Second, they have seen the standard rate tax band for married working couples raised from €56,000 to €68,000, an increase of 21.4 per cent. This is ahead of the expected inflation rate of 18.0 per cent over the five years. Conversely, married couples where only one spouse is working in remunerated employment have been penalised, in relative terms, on three counts.

First, since only one is working in paid employment, they can claim only one Employee Tax Credit. As a result, they gain only half as much as married couples who are both working as employees.

Second, the home carers' tax credit - introduced by Charlie McCreevy in an effort to silence opposition to his tax individualisation proposals - has marked time at €770 since its inception.

As a result, the standard tax allowances available to a married couple with children and where one spouse is working outside the home have increased from €4,470 in 2002 to €6,050 in 2007, a rise of 35.3 per cent over the past five years, and well behind the increase of 61.5 per cent garnered by two-income couples.

Third, the standard rate tax band for one-income couples has been widened from €37,000 in 2002 to €43,000 in 2007, an increase of €6,000. Thus, as can be seen from Table 1, one-income married couples have only been awarded the same addition to the standard rate tax band as single people since 2002, whereas working married couples have enjoyed twice as large an increase, at €12,000.

Thus, budgetary developments since 2002 indicate not only that tax individualisation is alive and well, but that it has been reinforced. While the widening gap separating the tax treatment of one and two-income married couples may have arisen as much as the unintended consequence of other policies as by deliberate intent, it has nonetheless provided Fine Gael and Labour with a tempting target to attack. They have not passed up the opportunity.

The proposal to raise the home carers' tax credit of €770 to €1,760 would give households where one spouse remains at home to care for the children an additional €990 in tax credits by 2012. The commitment to increase the standard tax band for one-income married couples by €5,000 more than would be justified on grounds of indexation would act to restore a degree of balance to the tax treatment of all married couples without dispensing with tax individualisation. This is illustrated in Table 2.

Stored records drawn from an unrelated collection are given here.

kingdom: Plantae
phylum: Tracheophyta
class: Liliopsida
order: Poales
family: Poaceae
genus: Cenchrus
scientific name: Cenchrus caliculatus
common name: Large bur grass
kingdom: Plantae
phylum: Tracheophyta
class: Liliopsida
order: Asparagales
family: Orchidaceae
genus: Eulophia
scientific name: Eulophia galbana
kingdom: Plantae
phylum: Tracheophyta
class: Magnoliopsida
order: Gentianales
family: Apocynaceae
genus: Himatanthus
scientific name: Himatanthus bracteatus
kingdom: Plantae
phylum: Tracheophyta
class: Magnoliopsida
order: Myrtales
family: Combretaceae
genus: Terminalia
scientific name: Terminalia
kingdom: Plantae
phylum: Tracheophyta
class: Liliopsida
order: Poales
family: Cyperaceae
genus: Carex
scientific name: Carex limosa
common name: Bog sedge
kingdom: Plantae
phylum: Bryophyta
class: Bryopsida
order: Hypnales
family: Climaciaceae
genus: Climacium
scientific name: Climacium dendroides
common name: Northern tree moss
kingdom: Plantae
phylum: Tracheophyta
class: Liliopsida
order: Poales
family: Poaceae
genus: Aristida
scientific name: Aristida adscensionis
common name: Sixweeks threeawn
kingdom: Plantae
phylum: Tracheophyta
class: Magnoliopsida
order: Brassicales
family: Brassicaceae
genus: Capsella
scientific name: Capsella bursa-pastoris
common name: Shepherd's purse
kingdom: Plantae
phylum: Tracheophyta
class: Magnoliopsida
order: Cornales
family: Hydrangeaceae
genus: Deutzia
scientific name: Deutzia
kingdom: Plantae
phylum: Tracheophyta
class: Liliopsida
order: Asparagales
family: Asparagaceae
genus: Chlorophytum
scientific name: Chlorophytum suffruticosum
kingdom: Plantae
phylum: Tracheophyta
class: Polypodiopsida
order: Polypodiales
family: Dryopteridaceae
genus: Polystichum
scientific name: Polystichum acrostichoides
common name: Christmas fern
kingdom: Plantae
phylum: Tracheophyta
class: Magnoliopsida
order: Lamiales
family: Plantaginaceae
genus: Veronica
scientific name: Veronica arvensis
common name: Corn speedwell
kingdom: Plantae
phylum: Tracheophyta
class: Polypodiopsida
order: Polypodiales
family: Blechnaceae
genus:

As can be seen from Table 2, Fine Gael and Labour estimate that indexing the standard rate band to earnings growth in the years to 2012 would require widening the standard rate tax band by €6,000 for a single person and by €12,000 for a married couple. But they have sweetened the proposal for married couples depending on a single income by adding a further €5,000 to the breadth of their standard rate tax band, widening it in total by €17,000.

On the basis of the Fine Gael/Labour proposal, by 2012, single-income married couples could earn up to €60,000 without straying into the top tax rate.

The most salient social characteristic of the Irish economic boom has been the particularly rapid growth of the Irish middle class. No political party possessed of a will to power can afford to neglect its biggest potential market.

But precisely because this class has grown so rapidly, it is not a monolith possessed of a single economic interest. Instead it embraces an array of segments and strata, each with its own economic concerns, but all sheltering under the umbrella of the middle class.

These individual concerns have allowed the major political parties to maintain or even develop their identities by differentiating themselves from their opponents. In the present campaign, clear lines of battle have already been drawn on the economic front: Fianna Fáil is for the workers by hand and brain - "Our first priority remains low- and middle-income earners" its manifesto trumpets - while Fine Gael has pinned its colours to traditional family values, as epitomised by one-income married couples, with a slightly bemused Labour Party shuffling along in tow.